The last movement is lively and purposeful though it doesn’t express unrestrained joy or happiness, and it contains plenty of challenges for the pianist – not purely technical, but in its spirit and intellectual character, and the orchestra may have found some difficulties in expressing them. Wang played the last movement cadenza in an unrushed, studied and thoughtful manner.
The whole work had been an admirable if rather surprising choice for amateurs, but one that was handled with as much accuracy and energy as it was reasonable to expect.
If the Mozart was a tall order, Beethoven’s Seventh Symphony was like tackling Everest and the South Pole on the same day. And there was no brilliant, fluent soloist to draw attention away from the purely orchestral challenges.
In its main elements, the performance was praiseworthy, though there were obviously limitations in ways that are to be expected: instruments in the low register tended to weigh a bit heavily on the rest of the orchestra, especially timpani, trombone and tuba, on account of the church acoustic; and the presence of six flutes but no oboes was a little unfortunate (there were three clarinets however). Certain failings were due simply to an excess of enthusiasm, however, which was hardly a problem in the first movement, but where thematic elements are repeated many times as in the second and third movements, balance problems and shortcomings in finesse appeared.
The vigorous rhythms and the dance-like character of the whole work, much remarked, were certainly very evident. Here and there, certain instruments handling inner parts emerged too loud, somewhat obscuring the melody line; that might have been due to slightly unbalanced numbers in various sections, though the dominance of violins over violas meant it did not trouble the string department.

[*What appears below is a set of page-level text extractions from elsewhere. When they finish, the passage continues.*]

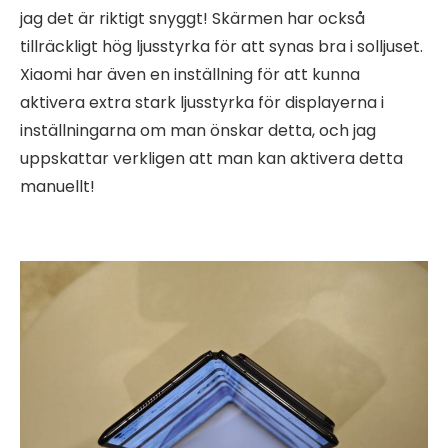
jag det är riktigt snyggt! Skärmen har också
tillräckligt hög ljusstyrka för att synas bra i solljuset.
Xiaomi har även en inställning för att kunna
aktivera extra stark ljusstyrka för displayerna i
inställningarna om man önskar detta, och jag
uppskattar verkligen att man kan aktivera detta
manuellt!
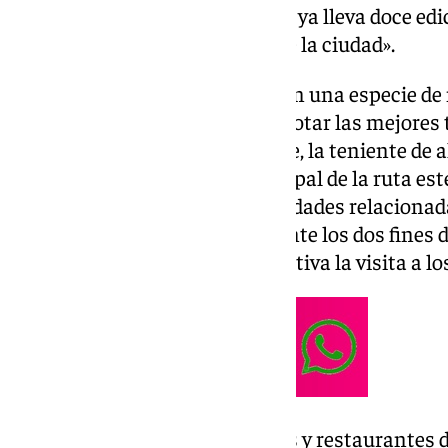
«receta exitosa en la ciudad que ya lleva doce ed
para los bares y restaurantes de la ciudad».
Todas las tapas se pueden ver en una especie 
tapasporte
y donde se pueden votar las mejores 
numeroso premios. Por su parte, la teniente de a
destacado que el objetivo principal de la ruta es
ello se anunciarán varias actividades relacionad
concentrarán, sobre todo, durante los dos fines 
buscando “hacer aún más atractiva la visita a lo
Con la participación de 36 bares y restaurantes 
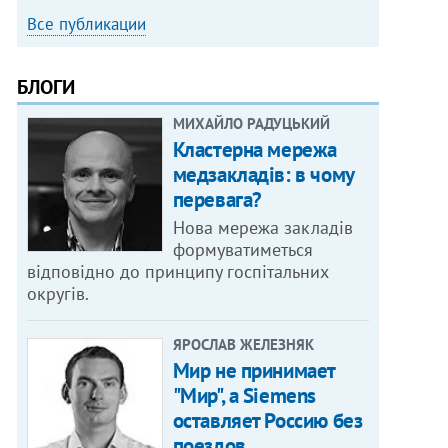
Все публикации
БЛОГИ
МИХАЙЛО РАДУЦЬКИЙ
Кластерна мережа
медзакладів: в чому
перевага?
Нова мережа закладів
формуватиметься
відповідно до принципу госпітальних
округів.
ЯРОСЛАВ ЖЕЛЕЗНЯК
Мир не принимает
"Мир", а Siemens
оставляет Россию без
поездов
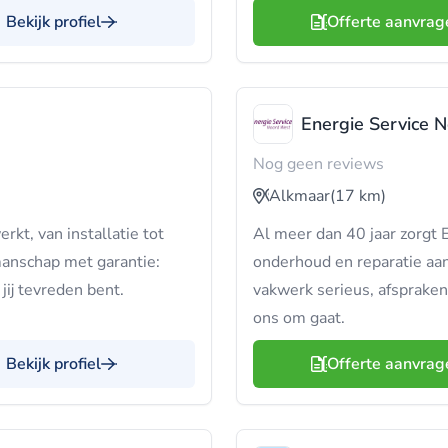
Bekijk profiel
Offerte aanvrag
Energie Service 
Nog geen reviews
Alkmaar
(17 km)
kt, van installatie tot
Al meer dan 40 jaar zorgt
manschap met garantie:
onderhoud en reparatie aan
jij tevreden bent.
vakwerk serieus, afsprake
ons om gaat.
Bekijk profiel
Offerte aanvrag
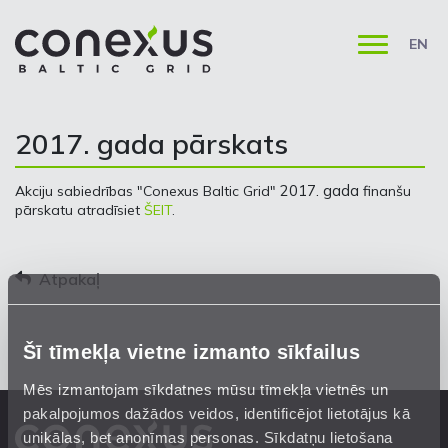
EN
2017. gada pārskats
2017. gada
Akciju sabiedrības "Conexus Baltic Grid"
finanšu
pārskatu atradīsiet
ŠEIT
.
Atpakaļ
Šī tīmekļa vietne izmanto sīkfailus
Mēs izmantojam sīkdatnes mūsu tīmekļa vietnēs un
pakalpojumos dažādos veidos, identificējot lietotājus kā
unikālas, bet anonīmas personas. Sīkdatņu lietošana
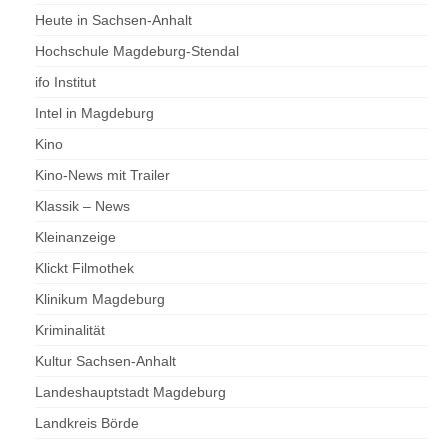
Heute in Sachsen-Anhalt
Hochschule Magdeburg-Stendal
ifo Institut
Intel in Magdeburg
Kino
Kino-News mit Trailer
Klassik – News
Kleinanzeige
Klickt Filmothek
Klinikum Magdeburg
Kriminalität
Kultur Sachsen-Anhalt
Landeshauptstadt Magdeburg
Landkreis Börde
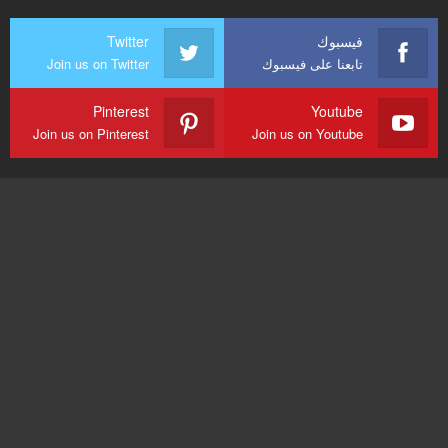
فيسبوك
Twitter
تابعنا على فيسبوك
Join us on Twitter
Pinterest
Youtube
Join us on Pinterest
Join us on Youtube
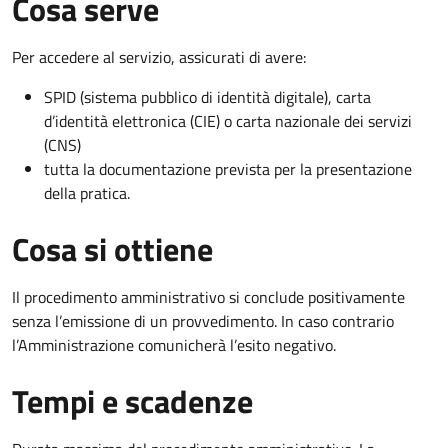
Cosa serve
Per accedere al servizio, assicurati di avere:
SPID (sistema pubblico di identità digitale), carta
d’identità elettronica (CIE) o carta nazionale dei servizi
(CNS)
tutta la documentazione prevista per la presentazione
della pratica.
Cosa si ottiene
Il procedimento amministrativo si conclude positivamente
senza l’emissione di un provvedimento. In caso contrario
l’Amministrazione comunicherà l’esito negativo.
Tempi e scadenze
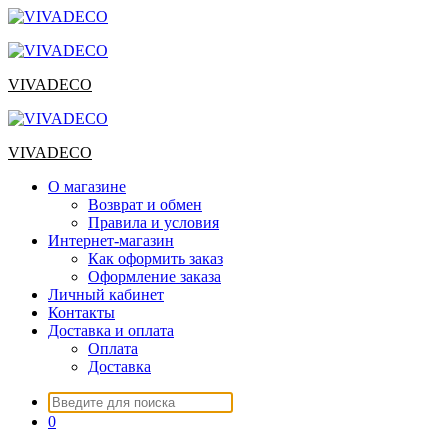
Перейти
к
содержимому
VIVADECO
VIVADECO
О магазине
Возврат и обмен
Правила и условия
Интернет-магазин
Как оформить заказ
Оформление заказа
Личный кабинет
Контакты
Доставка и оплата
Оплата
Доставка
Искать:
0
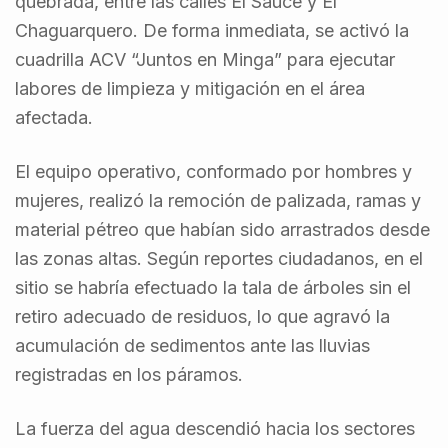
quebrada, entre las calles El Sauce y El
Chaguarquero. De forma inmediata, se activó la
cuadrilla ACV “Juntos en Minga” para ejecutar
labores de limpieza y mitigación en el área
afectada.
El equipo operativo, conformado por hombres y
mujeres, realizó la remoción de palizada, ramas y
material pétreo que habían sido arrastrados desde
las zonas altas. Según reportes ciudadanos, en el
sitio se habría efectuado la tala de árboles sin el
retiro adecuado de residuos, lo que agravó la
acumulación de sedimentos ante las lluvias
registradas en los páramos.
La fuerza del agua descendió hacia los sectores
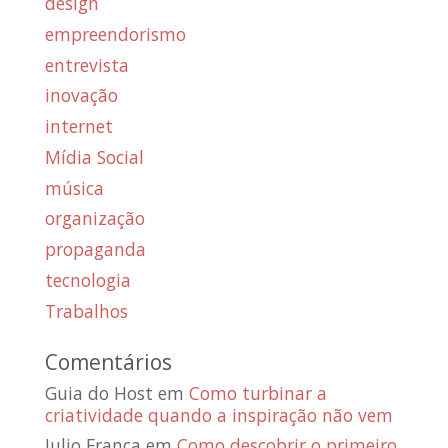
design
empreendorismo
entrevista
inovação
internet
Mídia Social
música
organização
propaganda
tecnologia
Trabalhos
Comentários
Guia do Host
em
Como turbinar a
criatividade quando a inspiração não vem
Julio França
em
Como descobrir o primeiro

One hopes that members of the audience, new to this sort of music, will be inspired to poke around on You Tube to explore other performances of the music they’ve heard, allowing themselves to become classical music devotees or even fanatics in due course.
The ambitious and demanding character of the current programming, and much of the organising of the music, soloists and programme notes is presumably the work of conductor Andrew Atkins, and these aspects of a conductor’s job which he performs so well, as well as the broad familiarity with the huge classical repertoire that he demonstrates, should help towards a useful career as a conductor, eventually of professional musical ensembles. In the meantime, he’s expanding the horizons and the musical skills of the Tawa Orchestra excellently.